#### 抜粋箇所
⁂
クロード・モネ《睡蓮》1907年 油彩、カンヴァス 92.5 × 73.5cm クロード・モネ《睡蓮》1907年 油彩、カンヴァス 92.5 × 73.5cm

──
へえ‥‥そんなに。
中村
パリのデュラン=リュエル画廊で、
1909年に、48点、
「睡蓮」主題の作品を展示したことがあって、
そのときの1作なんです。
──
あ、ポーラ美術館にもあったような?
中村
構図的に同じなのは、
京橋のアーティゾン美術館さんや、
和泉市久保惣記念美術館さんが
所蔵する作品で、時間帯が別です。
──
なるほど。少し黄みがかっているから‥‥。
中村
午後の光を描いた作品だと言われています。
続きまして、ピエール・ボナール。
──
はい。ナビ派の。
オルセー美術館でたっぷり見ました。
中村
さらには、野獣派のマティス、
ピカソと一緒にキュビスムを創始した
ジョルジュ・ブラック‥‥。
──
ちなみになんですが、
もともとがプライベートコレクションだった、
ということは、
ご自宅に飾ってらした作品も‥‥?
中村
先ほどのルノワールについては、
居間に飾ってあるのを見た人がいるそうです。
──
そんな目撃談が(笑)。
中村
はい(笑)。
──
でも、一目惚れしたという絵ですものね。
あ、ピカソ。何か目を引きますね、この作品。
中村
シルヴェット・ダヴィッドさんという女性を
モデルとして描いた作品です。
当時ピカソは
南フランスにアトリエを構えていたのですが、
そのお向かいの
工房ではたらいていた職人のフィアンセで、
このように、
当時人気だったブリジット・バルドー風に、
高い位置で結ぶポニーテールが
流行っていたんだそうです。
──
へえ‥‥絵画作品から
時代の風俗がわかるのって、おもしろいです。
中村
ピカソは、シルヴェットをいたく気に入って、
彼女を主題にした作品が、
油彩はもちろん、彫刻作品などもふくめると、
70点ほど残されているんです。

──
そんなにですか。
中村
なかでも、この作品はめずらしいんです。
なぜならシルヴェットが「裸体」だから。
ピカソはヌードを描きたがったんですけど、
婚約者が「ダメ!」と言って、
ゆるしてくれなかったそうなんですよね。
──
それは、無理もなさそうな(笑)。
⁂
#### 対象データ

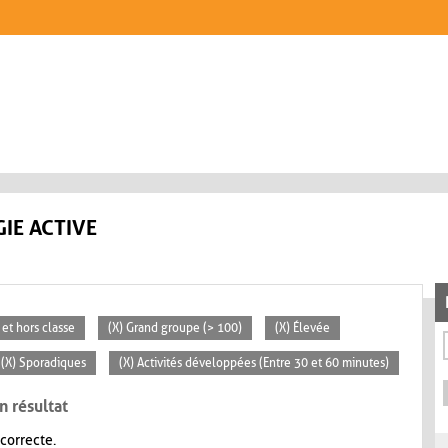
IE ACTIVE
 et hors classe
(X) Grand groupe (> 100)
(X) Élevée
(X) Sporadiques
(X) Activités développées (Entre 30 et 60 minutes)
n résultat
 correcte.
⁂
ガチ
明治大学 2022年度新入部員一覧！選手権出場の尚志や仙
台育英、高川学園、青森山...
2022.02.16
⁂
#### 課題 1
名画をめぐる対話から、「クロード・モネ《睡蓮》1907年 油彩、カンヴァス 92.5 × 73.5cm クロード・モネ《睡蓮》1907年」を含む語句で始め、「あ、ポーラ美術館にもあったような?」の後で止めて、その範囲をもう一度そのまま書き出すこと。
#### 課題 2
名画をめぐる対話によると、1909年にパリのデュラン=リュエル画廊で展示された「睡蓮」主題の作品は何点か。
#### 課題 3
名画をめぐる対話の続きを、最後の発言の後から書き継ぐこと。
項目は使わなくてよい。

#### 解答 1
クロード・モネ《睡蓮》1907年 油彩、カンヴァス 92.5 × 73.5cm クロード・モネ《睡蓮》1907年 油彩、カンヴァス 92.5 × 73.5cm

──
へえ‥‥そんなに。
中村
パリのデュラン=リュエル画廊で、
1909年に、48点、
「睡蓮」主題の作品を展示したことがあって、
そのときの1作なんです。
──
あ、ポーラ美術館にもあったような?

#### 解答 2
48点である。

#### 解答 3
中村
で‥‥仕方ないのでピカソは、
身体はイマジネーションで描いたという。
首から上は
モデルを見ながら描いているんですが、
首から下は想像なんです。
──
それは‥‥OKだったんですか(笑)。
中村
逆に、ちょっと複雑ですけど(笑)。
──
たしかに(笑)。ちなみに、
このときのピカソは「何時代」なんですか。
青の時代、キュビスム時代、
シュルレアリスムの時代とかありますけど。
中村
晩年に近くなっているころです。
平和の時代ということもあるそうです。
この少し前からは、
陶芸にも取り組みはじめています。
お次は、藤田です。

藤田 嗣治(レオナール・フジタ)《アンナ・ド・ノアイユの肖像》 1926年 油彩、カンヴァス 167.1×108.4cm
© Fondation  Foujita / ADAGP, Paris & JASPAR, Tokyo, 2022 G2789 藤田 嗣治(レオナール・フジタ)《アンナ・ド・ノアイユの肖像》 1926年 油彩、カンヴァス 167.1×108.4cm
© Fondation Foujita / ADAGP, Paris & JASPAR, Tokyo, 2022 G2789

──
おお、レオナール・フジタさん。
中村
この作品にはサインが入っていないんです。
つまり「未完」を意味しています。
描かれているのは
当時詩人として知られていた
アンナ・ド・ノアイユ伯爵夫人ですけど、
注文の多い方で‥‥
「そうじゃないわ、フジタ!
わたしの目は湖のように広くて、
額は塔のように高いのよ」
みたいなことを言ったりしたそうです。
──
注文のスケールがすごい(笑)。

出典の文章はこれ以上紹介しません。